Similar results hold for example 2. Sum of efficiencies of the links increases by increasing the total costs, and an efficient pattern can be achieved by a little additional cost. The results of examples 1 and 2 confirm that the optimum solutions of the MSCFLP and the SSCFLP do not necessarily have efficient location-allocation pattern. In other words, the solutions of these problems under the cost criterion are different from the ones under efficiency criterion. So, to increase efficiency of allocations in the MSCFLP and the SSCFLP, more fixed cost or transportation costs are needed. It means that the total cost and the efficiency of the location-allocation pattern are conflicting objectives. The results of these examples show that, in a location-allocation pattern which has minimum cost, achieving high level of efficiency is cheap.
7. Conclusions
In this paper, we have incorporated the concept of the efficiency into two kinds of capacitated facility location problems, SSCFLP and MSCFLP, using DEA models. We have proposed two bi-objective integer programs for SSCFLP-DEA and MSCFLP-DEA models using the CCR model of DEA for performance evaluation and measuring efficiency. The developed model for MSCFLP-DEA has less variables and constraints compared with the one proposed by Klimberg and Ratick in [13]. In both SSCFLP-DEA and MSCFLP-DEA models, the number of facilities to be located is not predetermined and the models should specify it. Our models can determine location pattern including location of facilities and assignment of customers to them and also consider efficiency scores simultaneously. We used an LP-metric procedure to solve the bi-objective models, and computational results on two numerical examples show that these models are more reliable and efficient. Results of numerical examples show that the high level of efficiency can be achieved by only little increase in the costs. Due to the uncertainty of data in real-world applications, studying this problem under uncertainty can be considered as a future research direction.
Data Availability
The data supporting examples of this manuscript are from previously reported studies and datasets, which have been cited in the manuscript.
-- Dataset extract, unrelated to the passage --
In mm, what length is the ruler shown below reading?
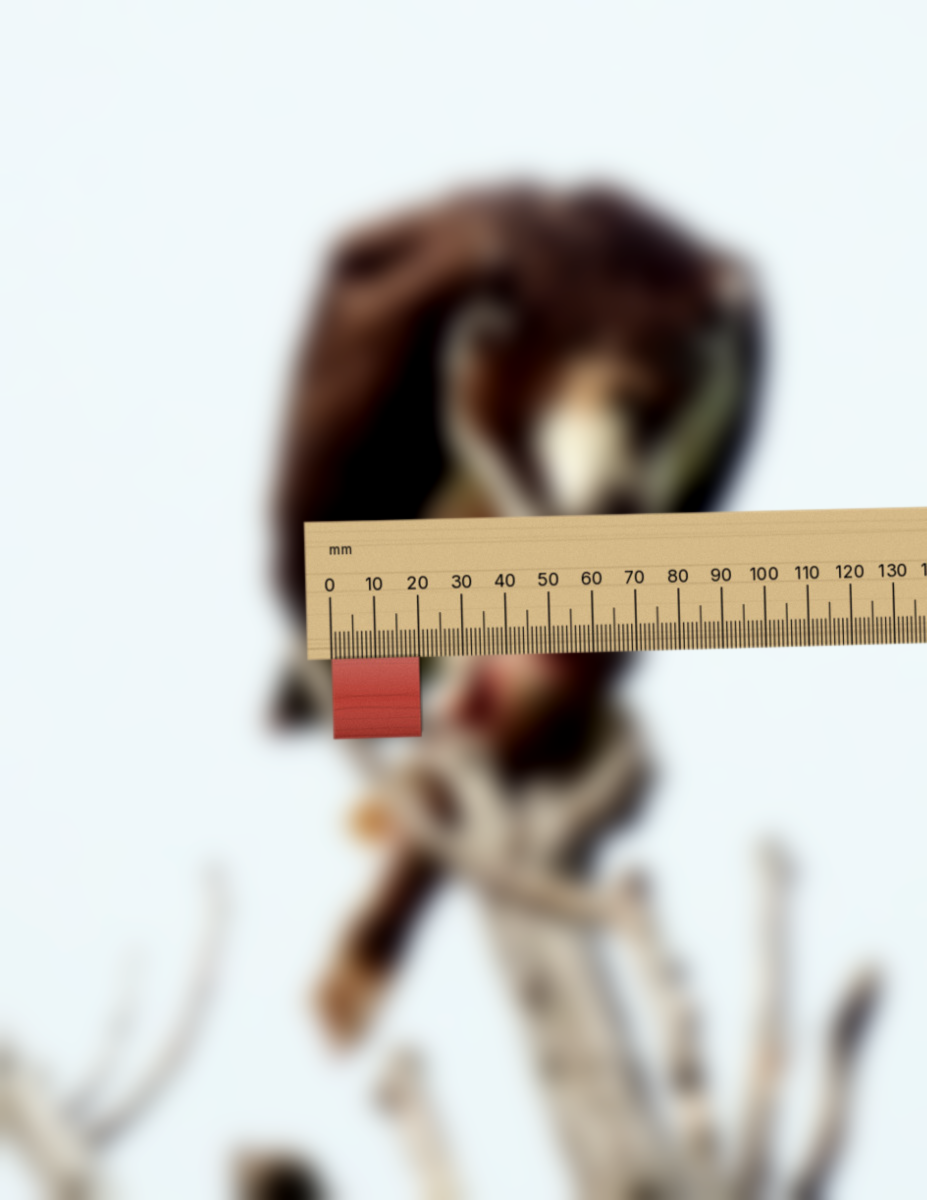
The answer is 20 mm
The data are available in following references: [R. K. Klimberg and S. J. Ratick, Modeling data envelopment analysis (DEA) efficient location/allocation decision. Computer & Operation Research, vol. 35, pp. 457–474, 2008.] [M. Moheb-Alizadeh, S. M. Rasouli, and R. Tavakkoli-Moghaddam, “The use of multi-criteria data envelopment analysis (MCDEA) for location-allocation problems in a fuzzy environment”, Expert Systems with Applications, vol. 38, pp. 5687–5695, 2011].
Conflicts of Interest
The authors declare that there are no conflicts of interest regarding the publication of this paper.